This is the kind of film that you could stumble on and sit through without much strain on brain or emotions. The Walker family — mum Jess (Jennifer Garner) and dad Bill (Ed Helms) — are all set for the family Christmas video while the children, 16-year-old budding soccer star CC (Emma Myers), 14-year-old nerd extraordinaire Wyatt (Brady Noon), two-year-old Miles (Lincoln and Theodore Sykes), and dog, Pickles, look on in varying degrees of shock and awe.
Jess is a super mom and career woman on the brink of making partner at her architectural firm if an important presentation goes through. Bill is the music teacher at the school CC and Wyatt go to. He also plays in a band and there is a chance of a record deal at the school dance where an agent is supposed to be coming. CC has a crucial match with a national scout watching, while Wyatt has an interview with Yale.

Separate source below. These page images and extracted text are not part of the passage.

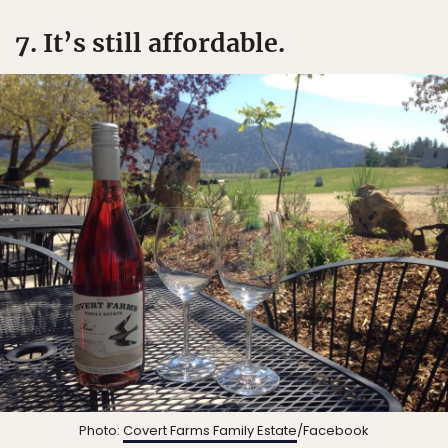
7. It’s still affordable.
Photo:
Covert Farms Family Estate
/Facebook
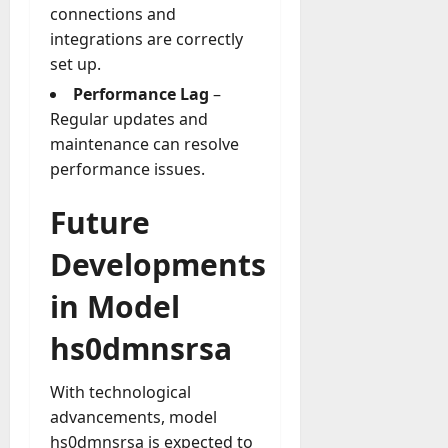
connections and
integrations are correctly
set up.
Performance Lag
–
Regular updates and
maintenance can resolve
performance issues.
Future
Developments
in Model
hs0dmnsrsa
With technological
advancements, model
hs0dmnsrsa is expected to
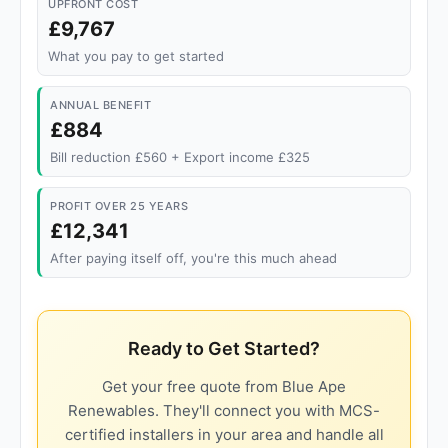
UPFRONT COST
£9,767
What you pay to get started
ANNUAL BENEFIT
£884
Bill reduction £560 + Export income £325
PROFIT OVER 25 YEARS
£12,341
After paying itself off, you're this much ahead
Ready to Get Started?
Get your free quote from Blue Ape
Renewables. They'll connect you with MCS-
certified installers in your area and handle all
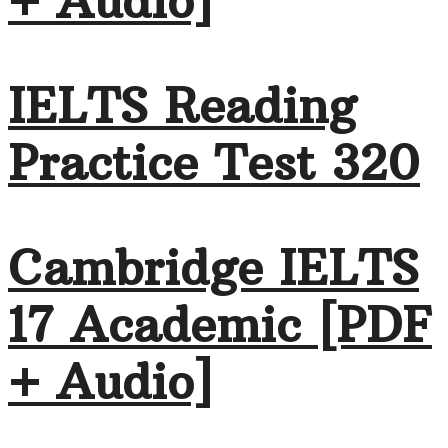
+ Audio]
IELTS Reading
Practice Test 320
Cambridge IELTS
17 Academic [PDF
+ Audio]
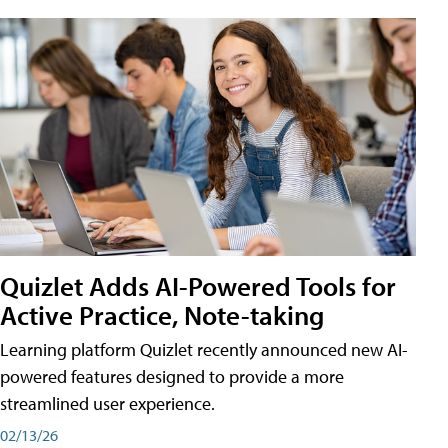
Quizlet Adds AI-Powered Tools for
Active Practice, Note-taking
Learning platform Quizlet recently announced new AI-
powered features designed to provide a more
streamlined user experience.
02/13/26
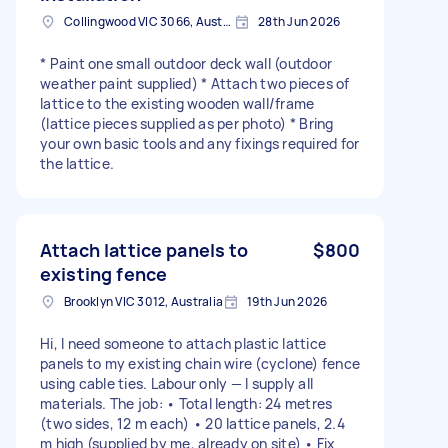
Collingwood VIC 3066, Australia
28th Jun 2026
* Paint one small outdoor deck wall (outdoor
weather paint supplied) * Attach two pieces of
lattice to the existing wooden wall/frame
(lattice pieces supplied as per photo) * Bring
your own basic tools and any fixings required for
the lattice.
Attach lattice panels to
$800
existing fence
Brooklyn VIC 3012, Australia
19th Jun 2026
Hi, I need someone to attach plastic lattice
panels to my existing chain wire (cyclone) fence
using cable ties. Labour only — I supply all
materials. The job: • Total length: 24 metres
(two sides, 12 m each) • 20 lattice panels, 2.4
m high (supplied by me, already on site) • Fix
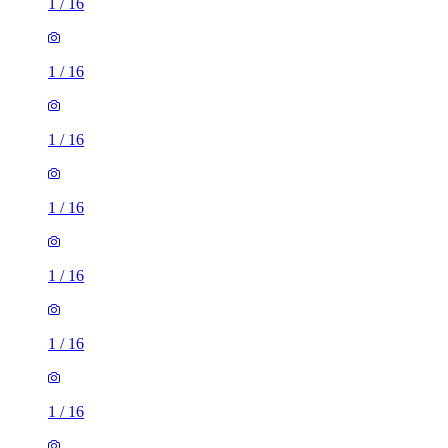
1
/
16
1
/
16
1
/
16
1
/
16
1
/
16
1
/
16
1
/
16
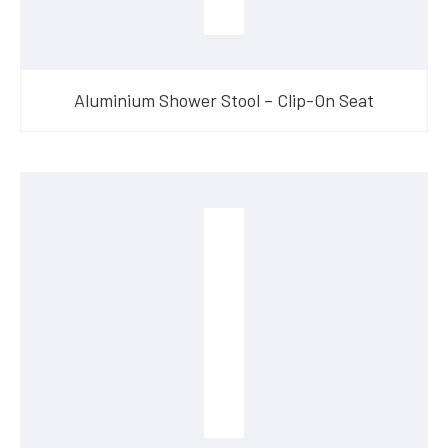
Aluminium Shower Stool – Clip-On Seat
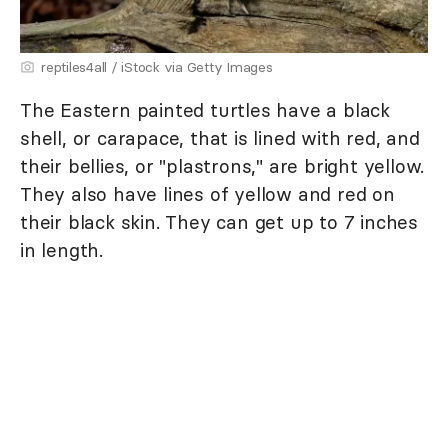
reptiles4all / iStock via Getty Images
The Eastern painted turtles have a black
shell, or carapace, that is lined with red, and
their bellies, or "plastrons," are bright yellow.
They also have lines of yellow and red on
their black skin. They can get up to 7 inches
in length.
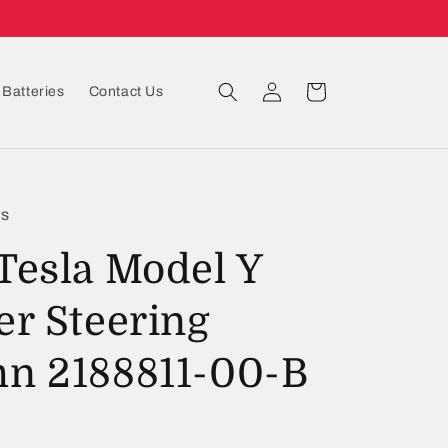
Log
Cart
Batteries
Contact Us
in
ts
Tesla Model Y
er Steering
n 2188811-00-B
D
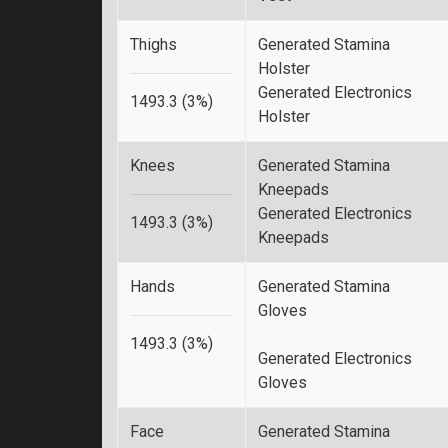
Thighs
Generated Stamina
Holster
Generated Electronics
1493.3 (3%)
Holster
Knees
Generated Stamina
Kneepads
Generated Electronics
1493.3 (3%)
Kneepads
Hands
Generated Stamina
Gloves
1493.3 (3%)
Generated Electronics
Gloves
Face
Generated Stamina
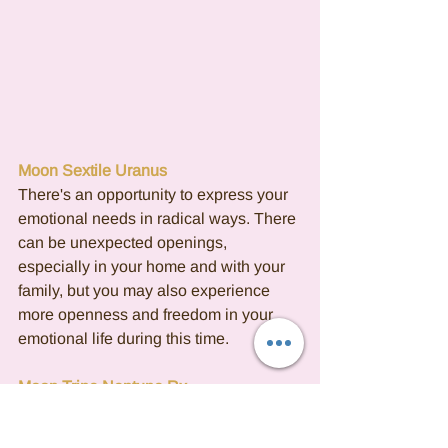
Moon Sextile Uranus
There's an opportunity to express your 
emotional needs in radical ways. There 
can be unexpected openings, 
especially in your home and with your 
family, but you may also experience 
more openness and freedom in your 
emotional life during this time.
Moon Trine Neptune Rx
This contact is very passionate and 
sensitive and can bring a time when 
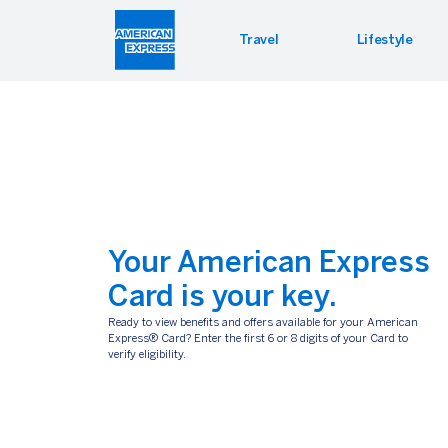
Travel
Lifestyle
Hotel 
Lifest
Offers
Bookin
Enterta
Bloomin
Global 
Your American Express
Card is your key.
Ready to view benefits and offers available for your American
Express® Card? Enter the first 6 or 8 digits of your Card to
HERTZ
BOOKING.COM
verify eligibility.
Enroll in the Hertz Gold Plus
Your Amex Card. Your pa
Rewards® loyalty program and
to great hotel deals
take advantage of special Hertz
privileges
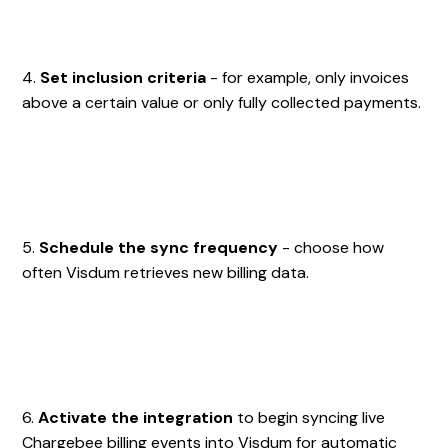
4.
Set inclusion criteria
- for example, only invoices
above a certain value or only fully collected payments.
5.
Schedule the sync frequency
- choose how
often Visdum retrieves new billing data.
6.
Activate the integration
to begin syncing live
Chargebee billing events into Visdum for automatic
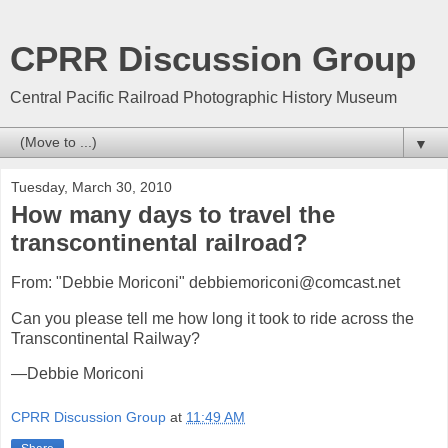
CPRR Discussion Group
Central Pacific Railroad Photographic History Museum
▼
Tuesday, March 30, 2010
How many days to travel the
transcontinental railroad?
From: "Debbie Moriconi" debbiemoriconi@comcast.net
Can you please tell me how long it took to ride across the
Transcontinental Railway?
—Debbie Moriconi
CPRR Discussion Group
at
11:49 AM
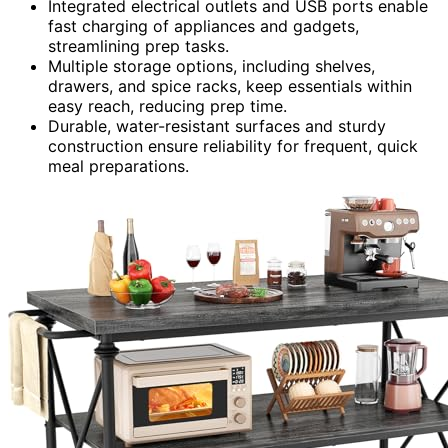
Integrated electrical outlets and USB ports enable
fast charging of appliances and gadgets,
streamlining prep tasks.
Multiple storage options, including shelves,
drawers, and spice racks, keep essentials within
easy reach, reducing prep time.
Durable, water-resistant surfaces and sturdy
construction ensure reliability for frequent, quick
meal preparations.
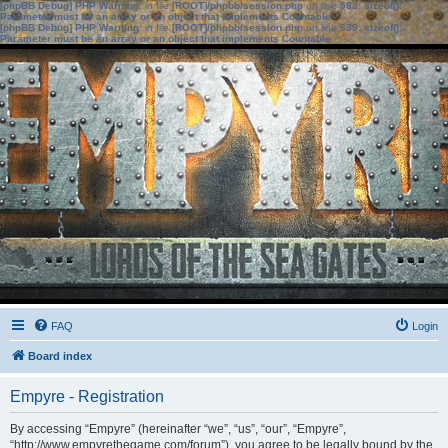
[phpBB Debug] PHP Warning
: in file
[ROOT]/phpbb/session.php
on line
583
:
sizeof():
Parameter must be an array or an object that implements Countable
[phpBB Debug] PHP Warning
: in file
[ROOT]/phpbb/session.php
on line
639
:
sizeof():
Parameter must be an array or an object that implements Countable
FAQ
Login
Board index
Empyre - Registration
By accessing “Empyre” (hereinafter “we”, “us”, “our”, “Empyre”,
“http://www.empyrethegame.com/forum”), you agree to be legally bound by the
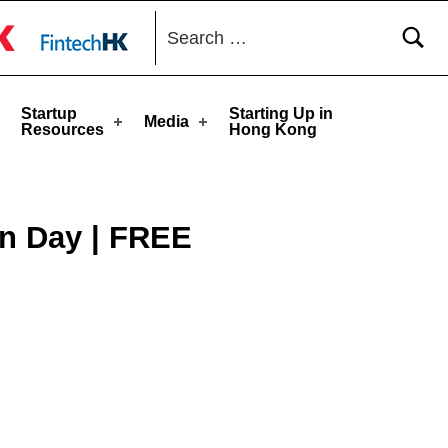
Search for:
toggle button
Startup
Starting Up in
Media
Resources
Hong Kong
on Day | FREE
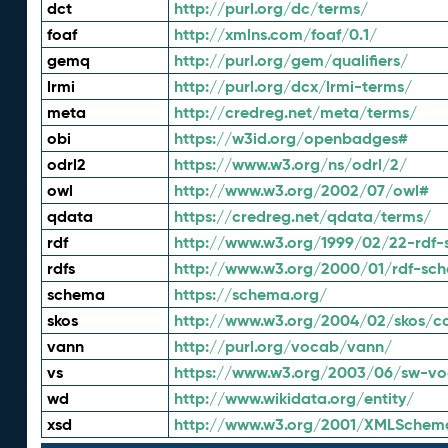
dct
http://purl.org/dc/terms/
foaf
http://xmlns.com/foaf/0.1/
gemq
http://purl.org/gem/qualifiers/
lrmi
http://purl.org/dcx/lrmi-terms/
meta
http://credreg.net/meta/terms/
obi
https://w3id.org/openbadges#
odrl2
https://www.w3.org/ns/odrl/2/
owl
http://www.w3.org/2002/07/owl#
qdata
https://credreg.net/qdata/terms/
rdf
http://www.w3.org/1999/02/22-rdf-
rdfs
http://www.w3.org/2000/01/rdf-sc
schema
https://schema.org/
skos
http://www.w3.org/2004/02/skos/c
vann
http://purl.org/vocab/vann/
vs
https://www.w3.org/2003/06/sw-vo
wd
http://www.wikidata.org/entity/
xsd
http://www.w3.org/2001/XMLSchem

Jess and Bill feel their children are moving away and wonder what they did wrong as parents. They also have the feeling of life passing them by, having missed opportunities— Bill not being part of a band that went on to become super successful, Jess not going to the Olympics because of an injury. CC feels stifled under the weight of her mother’s expectations while Wyatt is chronically shy and cannot get the courage to speak to his crush and neighbor Ariana (Vanessa Carrasco). Bully Hunter Drew (Cyrus Arnold) does not make school any easier for Wyatt.
Family Switch (English)
Cast: Jennifer Garner, Ed Helms, Emma Myers, Brady Noon, Rita Moreno
Run-time: 105 minutes
Storyline: In the two days leading to Christmas, a family of five and dog find themselves in each other’s bodies
The fractious family head to Los Angeles’ Griffith Park Planetarium to observe a celestial event of great interest to Wyatt and none else, except perhaps Jess who has worn a Christmas-themed sweater for the holiday picture. A mysterious woman, Angelica (Rita Moreno), sees the squabbling family and ensures their wish of seeing how the other lives comes true.
On the all-important day, Jess wakes up in CC’s body, Wyatt in Bill’s, Miles in Pickles, and vice-versa. The rest of the movie involves the family seeing how difficult the others’ lives are, except perhaps for Miles and Pickles who have a jolly time of it, while they try to set right the spell. Rolf (Matthias Schweighöfer), the neighbour who agrees to baby sit Miles and Pickles, though befuddled, soldiers along manfully.
Garner is in a familiar space having played a 13-year-old who wakes up as a grown-up woman in 2004’s 13 Going on 30. Family Switch, based on Amy Krouse Rosenthal’s children’s book Bedtime for Mommy, with a strong hint of the genuinely warm-hearted Freaky Friday (2003), where Jamie Lee Curtis and Lindsay Lohan swap bodies, is not particularly funny. There is an air of desperation to the proceedings as well as one of low-level creepiness.
The cast is easy on the eye if slightly screechy, however at 105 minutes with the outtakes that are so 1990s, Family Switch does not greatly overstay its welcome.